L'effet Bouba Kiki
Commençons par un retour en enfance. Et pas n’importe lequel ! Un retour en enfance musical.
Outre le plaisir de réécouter ces quelques notes enchanteresses accompagnées de la douce voix de François Morel, nous allons nous servir de l’œuvre de Prokofiev pour illustrer un curieux phénomène de linguistique. L’effet Bouba-Kiki.
Prenons le plus petit des êtres vivants du conte symphonique de Prokofiev, l’oiseau. Le compositeur russe a choisi de le caractériser par un instrument jouant dans un registre très aigu, la flute traversière. Au contraire, prenons le loup. Il est représenté par trois cors jouant dans un registre beaucoup plus grave.
Le contraire nous paraitrait curieux. Le loup étant un animal beaucoup plus massif que le petit oiseau, la fréquence basse à laquelle jouent les cors lui correspond parfaitement. Le caractère gracile et délicat de l’oiseau est lui bien mieux représenté par les notes aiguës de la flute.
L’effet Bouba-Kiki représente ce même chose phénomène dans la parole humaine. C’est un psychologue allemand qui en a tracé les premiers contours en 1929. Il s’est rendu compte de l’association non arbitraire entre la prononciation d’un mot et le son qui le caractérise.
Imaginons des mots tels que bouba, moju, loma. Ils n’ont aucun sens mais il est aisé de les associer à des caractères de rondeurs, de grandeur, de lenteur. Au contraire, prenons des mots comme kiki, keti, kipé. Nous allons avoir tendance à y associer des objets plus pointus, plus petits, plus rapides.
Ce phénomène semble exister pour l’ensemble de l’humanité. Deux chercheurs, Ramachandran et Hubbard ont demandé à des étudiants anglophones et des locuteurs tamouls d’associer telle forme à Bouba et telle autre forme à Kiki.95% des personnes de l’étude ont associé les mêmes formes aux mêmes sons.

Cela semble aussi être le cas chez le peuple Himba, au nord de la Namibie. En extrapolant un peu, il serait donc possible de deviner le sens de certains mots d’une langue étrangère en se fiant à leur prononciation.

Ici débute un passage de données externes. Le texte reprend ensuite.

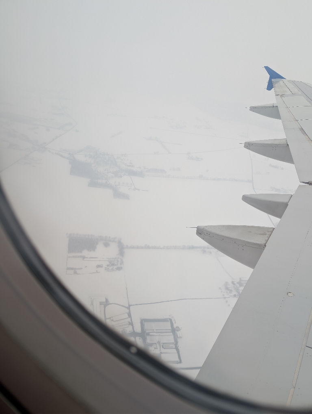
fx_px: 288
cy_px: 207
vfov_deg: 71.5
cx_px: 156
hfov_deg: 56.9
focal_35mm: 24
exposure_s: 1/145
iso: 32
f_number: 1.68
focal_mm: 6.9
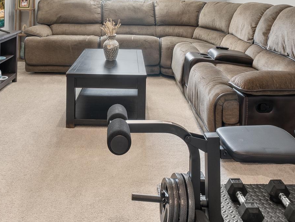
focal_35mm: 40
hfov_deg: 46.6
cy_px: -17
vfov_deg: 32.1
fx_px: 341
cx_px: 123
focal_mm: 10
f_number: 9
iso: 200
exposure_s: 1.3
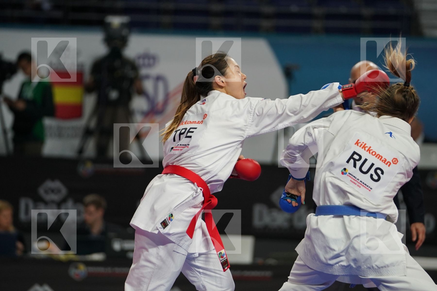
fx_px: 3350
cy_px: 146
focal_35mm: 276
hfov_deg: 7.5
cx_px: 218
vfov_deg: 5.0
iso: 1250
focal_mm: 184
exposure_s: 1/1000
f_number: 2.8
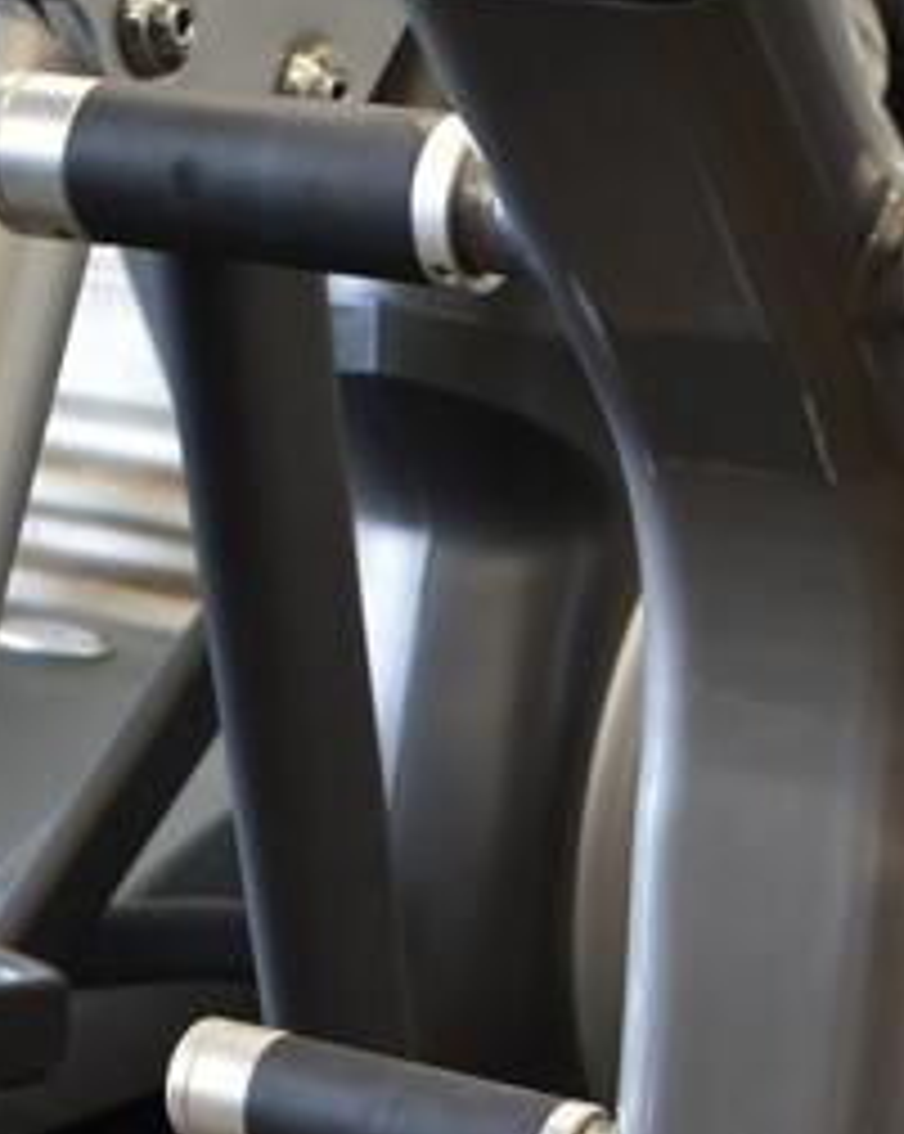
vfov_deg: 19.6
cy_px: 1352
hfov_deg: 16.5
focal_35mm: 92
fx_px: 3082
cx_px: 769
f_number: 3.5
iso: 400
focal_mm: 18
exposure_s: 1/30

Plusieurs hypothèses tentent d’expliquer ce phénomène.
Une explication avance que, dans le monde réel, les caractères petit et pointu vont souvent de pair avec des sons aigus. Les petits objets vibrent avec des fréquences plus aigües que les gros objets. Il suffit d’écouter vibrer une corde de violon et celle d’une contrebasse pour s’en assurer.
C’est également le cas pour des objets mous et les objets durs. Un objet mou, s’il tombe sur le sol, va faire un son plus grave qu’un objet dur, qui risque de surcroît de se casser en de petits morceaux pointus.
Mathilde Fort et Jean-Luc Schwartz avancent l'hypothèse que cet effet provient de la physique des objets. En roulant, un objet rond, va produire un son continu de fréquence basse, semblable aux sons du mot bouba. Au contraire, en faisant rouler sur lui-même un objet pointu, il va produire des sons discontinus, de fréquence plus élevée, comme le mot kiki.
Maintenant, vous saurez quoi dire à la grand-mère qui court après son bichon maltais, Kiki.